La situation des finances et de l’endettement publics, largement causée par les transferts réalisés au profit des entreprises que les augmentations passées d’impôt n’ont pu combler, demeure préoccupante et ne laisse aucune possibilité à l’Etat d’engager une action pour soutenir la croissance dans l’avenir. La seule bonne nouvelle est le maintien d’une très faible inflation (0,8% au mois d’avril sur un an en données harmonisées) ce qui fait de la France l’un des meilleurs élèves de la zone euro.
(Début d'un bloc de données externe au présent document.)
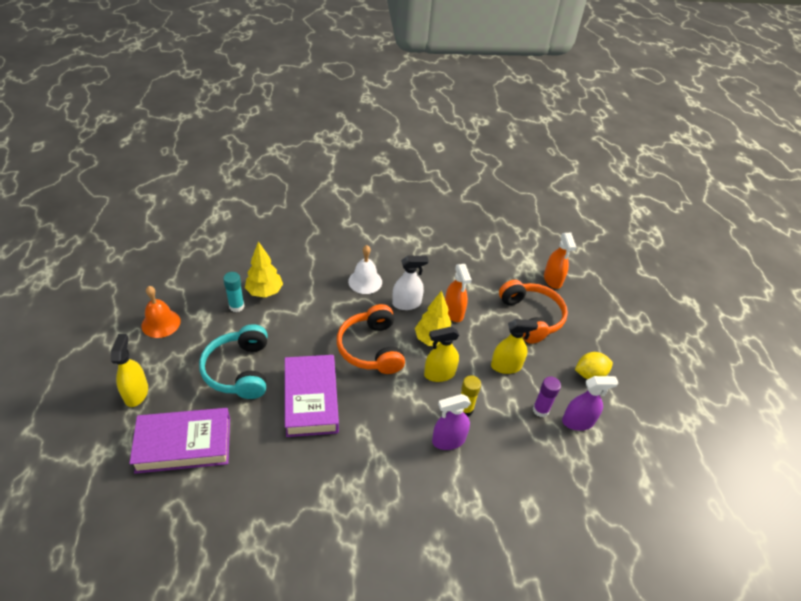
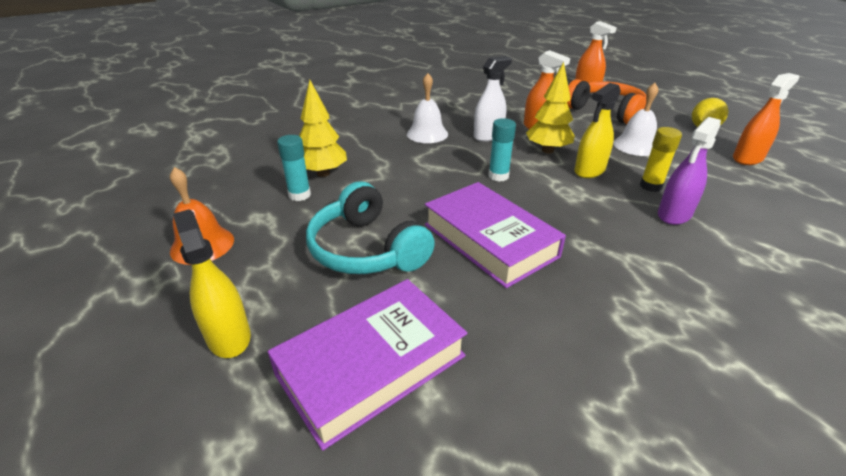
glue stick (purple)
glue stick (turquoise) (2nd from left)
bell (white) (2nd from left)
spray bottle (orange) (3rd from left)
Mais le maintien de taux d’intérêt par la Banque Centrale Européenne supérieurs à 2% pénalise l’économie française qui, à la différence de l’Allemagne doit subir des taux réels positifs, ce qui là encore, n’est pas bon pour la croissance.

Aucun élément ne permet de croire à une reprise économique puisque la richesse créée est mal répartie et ne profite ni à la consommation, ni à l’investissement et à un moment où l’Etat est obligé de mener une politique budgétaire restrictive. Les dirigeants politiques doivent d’abord abandonner cette habitude qui veut que chaque fois qu’un problème apparait il faille annoncer des dépenses nouvelles ou créer un organisme public chargé de le résoudre. Ensuite l’indispensable effort de réduction des déficits doit allier des mesures simples et indiscutables avec des engagements pluriannuels permettant de faire accepter plus facilement des mesures impopulaires.
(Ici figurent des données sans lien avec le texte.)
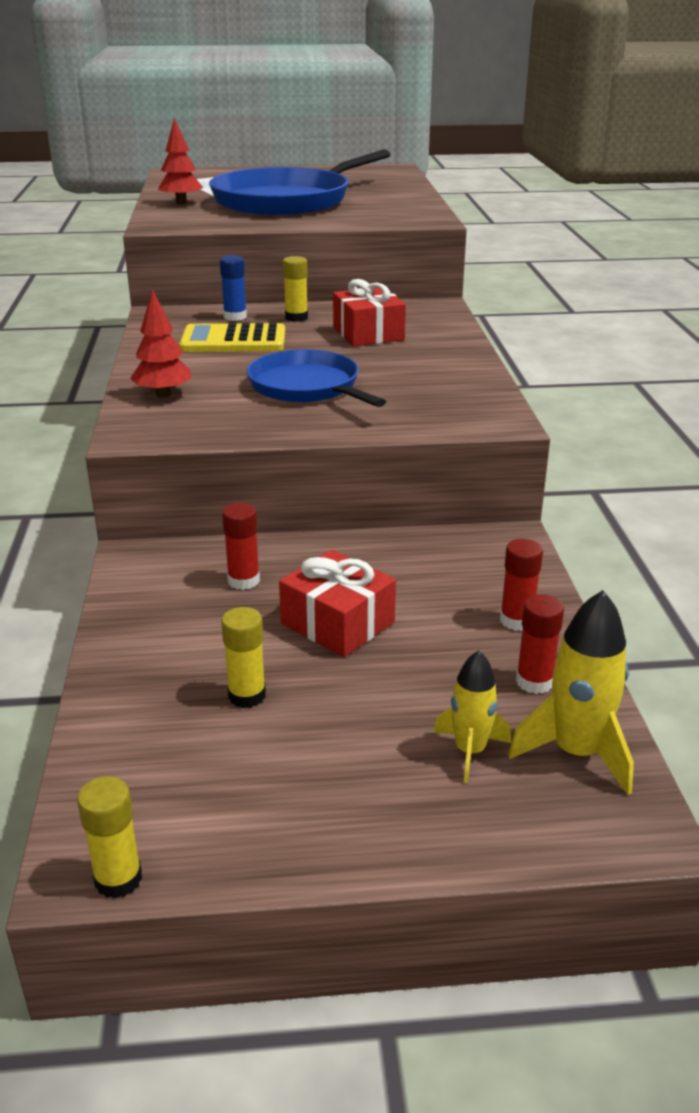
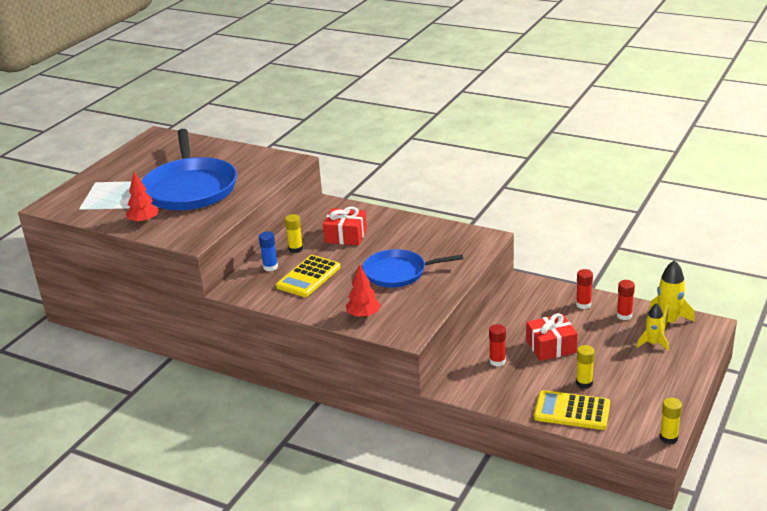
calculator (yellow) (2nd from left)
Le relèvement progressif du plafond de cotisations affectées aux retraites du régime général permettra de rétablir son équilibre financier sans affecter les régimes complémentaires dont l’accumulation des excédents est injustifiée. De même la limitation du crédit-impôt-recherche aux secteurs productifs en s’appuyant par exemple sur la nomenclature précise établie par l’INSEE permettra d’en réduire le coût. Il n’est pas logique qu’il bénéficie à la Poste, aux supermarchés ou aux banques.

Les pistes de réduction de dépenses ou d’avantages fiscaux sont nombreuses. On peut aussi citer les multiples avantages consentis aux énergies éoliennes et solaires ou aux véhicules électriques alors que la France est parmi les principales économies celle qui est la plus décarbonée. C’est l’acceptation des décisions qui les rend difficiles à mettre en place et c’est donc à l’Etat de trouver la bonne manière pour faire adopter les efforts indispensables pour redresser les comptes publics sans aggraver les pressions sur une économie en difficulté, dans un environnement international défavorable et souffrant des conséquences des mauvais choix passés.

L’Etat n’a plus le choix. Il est confronté à une situation inédite : comment soutenir l’économie pour éviter qu’elle tombe en récession tout en rétablissant l’équilibre des comptes publics. Les solutions ne manquent pas mais c’est la méthode qui jusqu’à présent a constitué le principal obstacle. La reconnaissance des erreurs passées où figurent en bonne place les excès de la politique de l’offre fournit une première réponse. Privilégier l’action, même si elle est moins visible parce qu’espacée dans le temps et plus discrète, sur la communication qui permet de se faire inviter sur les plateaux télévisés, constitue une seconde réponse. A défaut, la France s’enfoncera dans la récession, avec toutes ses conséquences politiques.